GIVEN PASSAGE
________________________
Skip to contents

Use Lasso regression to identify the most relevant variables that can predict/identify another variable. You might want to compare with corr_var() and/or x2y() results to compliment the analysis No need to standardize, center or scale your data. Tidyverse friendly.

Usage

lasso_vars(
  df,
  variable,
  ignore = NULL,
  nlambdas = 100,
  nfolds = 10,
  top = 20,
  quiet = FALSE,
  seed = 123,
  ...
)

Arguments

df

Dataframe. Any dataframe is valid as ohse will be applied to process categorical values, and values will be standardize automatically.

variable

Variable. Dependent variable or response.

ignore

Character vector. Variables to exclude from study.

nlambdas

Integer. Number of lambdas to be used in a search.

nfolds

Integer. Number of folds for K-fold cross-validation (>= 2).

top

Integer. Plot top n results only.

quiet

Boolean. Keep quiet? Else, show messages.

seed

Numeric.

...

Additional parameters passed to ohse().

Value

List. Contains lasso model coefficients, performance metrics, the actual model fitted and a plot.

Examples

if (FALSE) {
# CRAN
Sys.unsetenv("LARES_FONT") # Temporal
data(dft) # Titanic dataset

m <- lasso_vars(dft, Survived, ignore = c("Cabin"))
print(m$coef)
print(m$metrics)
plot(m$plot)
}
________________________
PROBLEM
Please copy everything in the lasso_vars documentation above from "List. Contains lasso" down to "print(m$metrics)", word for word.

RECORDED DATA
________________________
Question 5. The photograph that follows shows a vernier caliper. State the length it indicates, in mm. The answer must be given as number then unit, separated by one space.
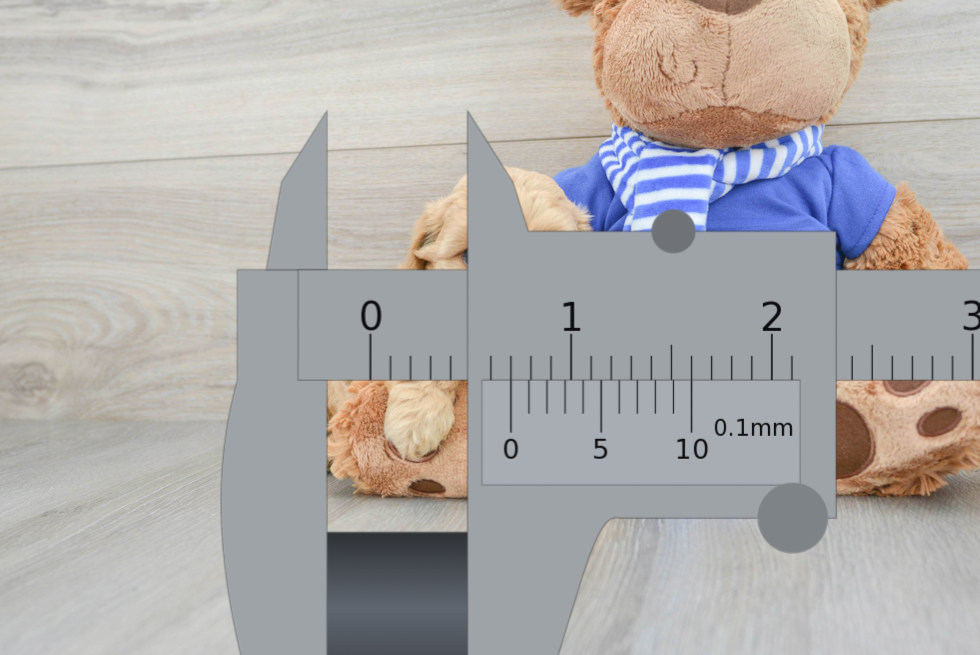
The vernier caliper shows 7.0 mm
________________________
RESPONSE AREA
List. Contains lasso model coefficients, performance metrics, the actual model fitted and a plot.

Examples

if (FALSE) {
# CRAN
Sys.unsetenv("LARES_FONT") # Temporal
data(dft) # Titanic dataset

m <- lasso_vars(dft, Survived, ignore = c("Cabin"))
print(m$coef)
print(m$metrics)